Но, оказывается, был еще нянькин Бог, который мог «облегчить душу». Я решила, что вечером обязательно пойду в церковь. Денег на свечку у меня не было, но разве в свечке дело?

Состояние моего здоровья сразу улучшилось. Я села на постели, попросила есть и даже почитать мне вслух «Хижину дяди Тома». К обеду я уже была совершенно здорова, а к приходу родителей бабушка разрешила мне одеться и выйти в палисадник.

В те годы в Москве еще было множество действующих церквей. Поблизости от нас их было по меньшей мере пять, но мой выбор почему-то пал на небольшую белую церковь на углу Благовещенского переулка.

В церкви было тихо и малолюдно, полутемно и благостно.

Шуршали длинными юбками тихие старушки, вздрагивали желтые огоньки свечей, строго и печально глядели с икон святые. Шла служба, пел хор, старушки крестились и опускались на колени, я тоже крестилась, становилась на колени и просила Бога простить меня. Потом я долго прижималась носом к зацелованному стеклу большого образа Спаса Нерукотворного и от всего сердца клялась, что никогда не буду брать ничего чужого.

Когда я вышла из церкви, на душе у меня полегчало, и лихорадочные отблески закатного солнца показались мне куда ярче полуденных лучей. И все-таки я чувствовала, что надо еще что-то совершить, чтобы до конца искупить свою вину. Не знаю, помогли ли моления или просто все силы души были направлены к искуплению, но я вдруг поняла, что надо делать.
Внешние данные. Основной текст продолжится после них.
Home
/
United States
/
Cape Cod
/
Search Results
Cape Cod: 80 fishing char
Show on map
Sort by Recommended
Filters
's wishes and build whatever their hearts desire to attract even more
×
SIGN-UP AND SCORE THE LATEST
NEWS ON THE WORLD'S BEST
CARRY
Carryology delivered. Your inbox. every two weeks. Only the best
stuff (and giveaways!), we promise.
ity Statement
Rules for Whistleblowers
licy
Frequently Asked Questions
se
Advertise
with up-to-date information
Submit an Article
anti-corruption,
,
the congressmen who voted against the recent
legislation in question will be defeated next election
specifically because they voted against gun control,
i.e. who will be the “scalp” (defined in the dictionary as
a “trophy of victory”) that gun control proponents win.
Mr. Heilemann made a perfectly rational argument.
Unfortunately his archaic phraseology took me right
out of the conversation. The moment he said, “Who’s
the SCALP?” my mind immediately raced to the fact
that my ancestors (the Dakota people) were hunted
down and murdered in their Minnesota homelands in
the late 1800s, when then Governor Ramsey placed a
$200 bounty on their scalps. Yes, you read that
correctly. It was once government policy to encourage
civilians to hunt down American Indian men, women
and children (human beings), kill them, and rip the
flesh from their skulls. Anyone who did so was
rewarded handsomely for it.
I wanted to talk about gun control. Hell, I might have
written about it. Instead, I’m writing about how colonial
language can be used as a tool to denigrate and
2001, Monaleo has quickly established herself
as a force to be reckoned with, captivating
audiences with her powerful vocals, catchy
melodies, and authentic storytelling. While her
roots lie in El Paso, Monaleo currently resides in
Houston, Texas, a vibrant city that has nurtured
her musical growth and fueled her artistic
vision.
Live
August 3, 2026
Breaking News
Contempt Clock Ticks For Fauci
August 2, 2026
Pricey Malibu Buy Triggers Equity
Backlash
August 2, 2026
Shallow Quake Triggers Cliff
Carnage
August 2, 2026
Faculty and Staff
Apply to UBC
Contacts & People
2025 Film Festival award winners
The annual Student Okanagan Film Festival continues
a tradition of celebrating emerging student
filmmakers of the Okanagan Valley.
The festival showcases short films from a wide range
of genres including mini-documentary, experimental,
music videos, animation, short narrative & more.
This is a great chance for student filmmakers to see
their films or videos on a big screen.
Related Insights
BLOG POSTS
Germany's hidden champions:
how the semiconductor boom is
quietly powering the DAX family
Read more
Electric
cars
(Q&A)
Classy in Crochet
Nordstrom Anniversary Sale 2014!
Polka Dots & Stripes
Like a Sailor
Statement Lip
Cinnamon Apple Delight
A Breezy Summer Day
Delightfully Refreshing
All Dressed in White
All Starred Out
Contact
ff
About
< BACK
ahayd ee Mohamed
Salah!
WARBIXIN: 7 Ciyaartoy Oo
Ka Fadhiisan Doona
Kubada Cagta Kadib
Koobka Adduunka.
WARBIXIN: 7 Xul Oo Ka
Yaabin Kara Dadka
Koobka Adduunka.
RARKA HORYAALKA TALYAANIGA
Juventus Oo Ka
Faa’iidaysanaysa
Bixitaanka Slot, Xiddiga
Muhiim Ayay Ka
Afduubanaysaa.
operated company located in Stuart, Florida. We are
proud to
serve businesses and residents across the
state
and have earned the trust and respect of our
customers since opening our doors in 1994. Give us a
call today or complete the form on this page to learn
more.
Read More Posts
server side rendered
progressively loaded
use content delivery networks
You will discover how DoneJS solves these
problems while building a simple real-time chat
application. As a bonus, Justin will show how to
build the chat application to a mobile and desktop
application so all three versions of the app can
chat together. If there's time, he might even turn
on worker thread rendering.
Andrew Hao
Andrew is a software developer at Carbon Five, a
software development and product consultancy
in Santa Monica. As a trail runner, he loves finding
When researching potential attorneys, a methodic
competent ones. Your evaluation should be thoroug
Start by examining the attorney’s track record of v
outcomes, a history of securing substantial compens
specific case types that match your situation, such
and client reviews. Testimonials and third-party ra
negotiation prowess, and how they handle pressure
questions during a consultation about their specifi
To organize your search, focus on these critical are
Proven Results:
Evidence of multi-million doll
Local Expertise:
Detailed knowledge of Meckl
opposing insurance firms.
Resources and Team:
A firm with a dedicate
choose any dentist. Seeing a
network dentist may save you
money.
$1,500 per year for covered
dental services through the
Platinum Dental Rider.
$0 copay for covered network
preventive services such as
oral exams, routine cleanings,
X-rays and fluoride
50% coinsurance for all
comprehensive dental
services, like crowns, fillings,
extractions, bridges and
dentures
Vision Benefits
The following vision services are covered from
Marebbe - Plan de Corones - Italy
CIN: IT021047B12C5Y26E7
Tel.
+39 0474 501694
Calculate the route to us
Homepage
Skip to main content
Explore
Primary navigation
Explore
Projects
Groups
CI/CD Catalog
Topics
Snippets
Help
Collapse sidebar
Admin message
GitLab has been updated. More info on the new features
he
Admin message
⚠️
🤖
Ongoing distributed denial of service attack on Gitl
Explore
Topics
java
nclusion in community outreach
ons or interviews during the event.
Когда я, осторожно оглядываясь, переходила Тверскую, внимание мое привлек большой плакат, выставленный в окне аптеки номер 5, что была прямо напротив церкви. На плакате были изображены лекарственные пузырьки всех размеров, с белыми наклейками и длинными ярлыками. На каждом пузырьке, в зависимости от его размера, значилась цена: на самом большом – 5 копеек, на самом маленьком – 1/2 копейки. А внизу призывно и ярко: «Сдавайте ненужную тару! Оплата по тарифу».

Так вот оно, избавление!

Папа любил лечиться. На столике возле родительской кровати всегда стояли пузырьки с лекарствами и коробочки с порошками. Опустошенные коробочки сжигали в камине, а пузырьки выносили в чулан. Пол в чулане был уставлен множеством пузырьков самой разнообразной величины, и, если смотреть на них сверху, это напоминало небольшой городок с островерхими крышами – такие городки были нарисованы на картинках к сказкам Андерсена и братьев Гримм. Бабушка давно жаловалась, что от пузырьков не стало житья, нельзя даже кастрюлю с супом на холод поставить.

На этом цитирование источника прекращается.